ClusterProfiler implements methods for analyzing and visualizing functional profiles (GO, KEGG, DisGeNET, Reactome…) of genes and gene clusters. Please reproduce the approaches performed with PANTHER, but this time using directly R and the ClusterProfiler package (the script included in the exercise on “Functional evaluation of the effect of hormone T3 in RNA-Seq study” may be useful).

What do we ask for in this task?

  • A pdf report generated from R Markdow where we have the opportunity to see the code you have used, as well as the results obtained.
  • Also in this report, the results obtained should be commented, incorporating the answers to the following questions.

Questions

A. Over-Representation Analysis (ORA). We want to characterize on the one hand the list of top genes (more expressed in K than in L) and on the other hand the list of bottom genes (more expressed in L than in K):

  1. How many genes are included in the input of each analysis?
  2. Within a gene list, are there repeated genes? If there were repeats, would it have any impact on the final functional result?
  3. What nomenclature or “Type” do you use? (we refer to which database the gene ids belong to).
  4. In each overrepresentation analysis, which two gene lists are we comparing?
  5. Who is the universe of genes we are working with: all the genes of the experiment, all the genes that present some annotated function….?
  6. Regarding the functional annotation and considering the arguments of the enrichGO function:
    • Could you select the groups of genes annotated to a function, with a given size *Which function argument would you use?
    • What would it make sense for us to eliminate gene sets with few genes or those with many annotated genes?
    • Any function arguments to work with only one ontology or all of them simultaneously?
  7. Generate a functional overrepresentation analysis for each of the 3 GO ontologies: CC, MF, BP.
  8. Is there any ontology that presents a clearly higher number of results than another one? If there are differences, why do you think this is?
  9. What is the meaning of each of the indicators that appear in the results? “ID”, “Description”, “GeneRatio”, “BgRatio”, “pvalue”, “p.adjust”, “qvalue”, “geneID”, “Count”?
  10. How do you functionally interpret the obtained results?
  11. Interpret the obtained graphs.
  12. Could we perform such an enrichment analysis if we have NO significant genes?
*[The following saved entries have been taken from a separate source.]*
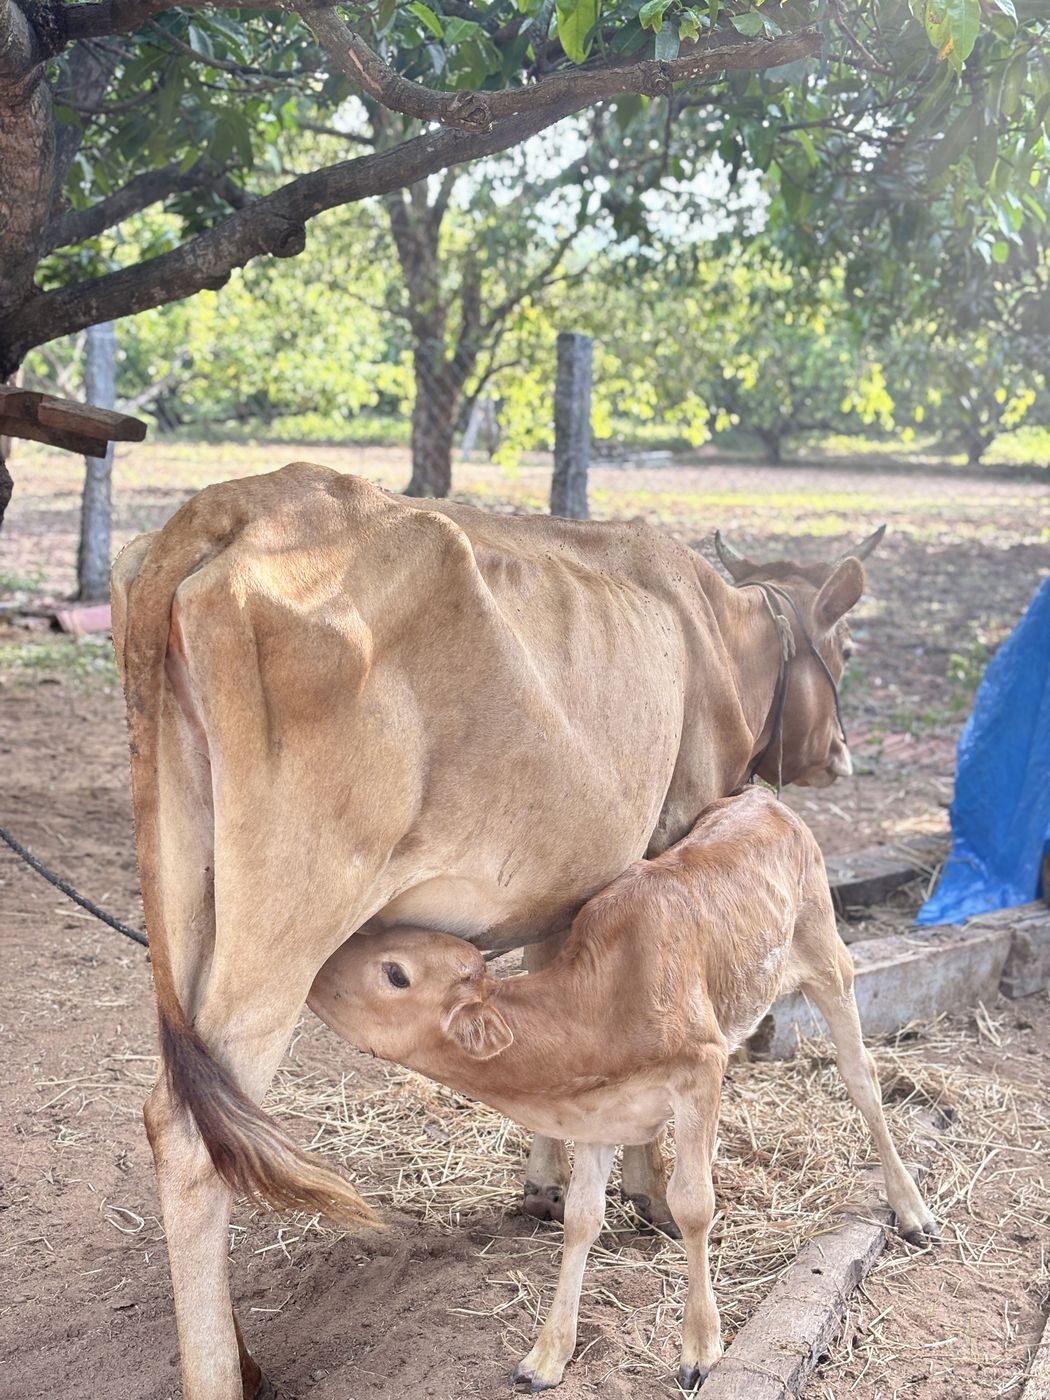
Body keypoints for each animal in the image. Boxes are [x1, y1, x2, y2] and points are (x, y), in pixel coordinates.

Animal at [308, 786, 937, 1392]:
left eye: (395, 973)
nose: (316, 970)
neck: (603, 1001)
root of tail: (762, 796)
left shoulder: (699, 1067)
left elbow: (693, 1203)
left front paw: (701, 1347)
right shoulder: (598, 1113)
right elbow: (581, 1219)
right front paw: (547, 1356)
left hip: (829, 961)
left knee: (863, 1081)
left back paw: (912, 1209)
B. Gene Set Analysis (GSE).

  1. How many genes are included in the input? Why is it different from the overrepresentation analysis?
  2. Generate a GSEA for each of the 3 ontologies: CC, MF, BP.
  3. In the results, how many significant features were obtained? Do they seem few or many? Is it due to the type of study? Is this amount of information obtained manageable?
  4. What does each of the statistical indicators that appear in the results mean?
  5. Comparing the results of the GSA with the overrepresentation analyses, what could you indicate?
  6. Could we perform such an enrichment analysis if we have NO significant genes?
  7. Interpret the resulting GSE plots, commenting on these points:
    • What do these graphs represent?
    • What do we show on the X and Y axes of each of the two graphs?
    • Do these groups of genes corresponding to the GO:0070161 function have a higher level of expression in kidney tumors or in lung tumors?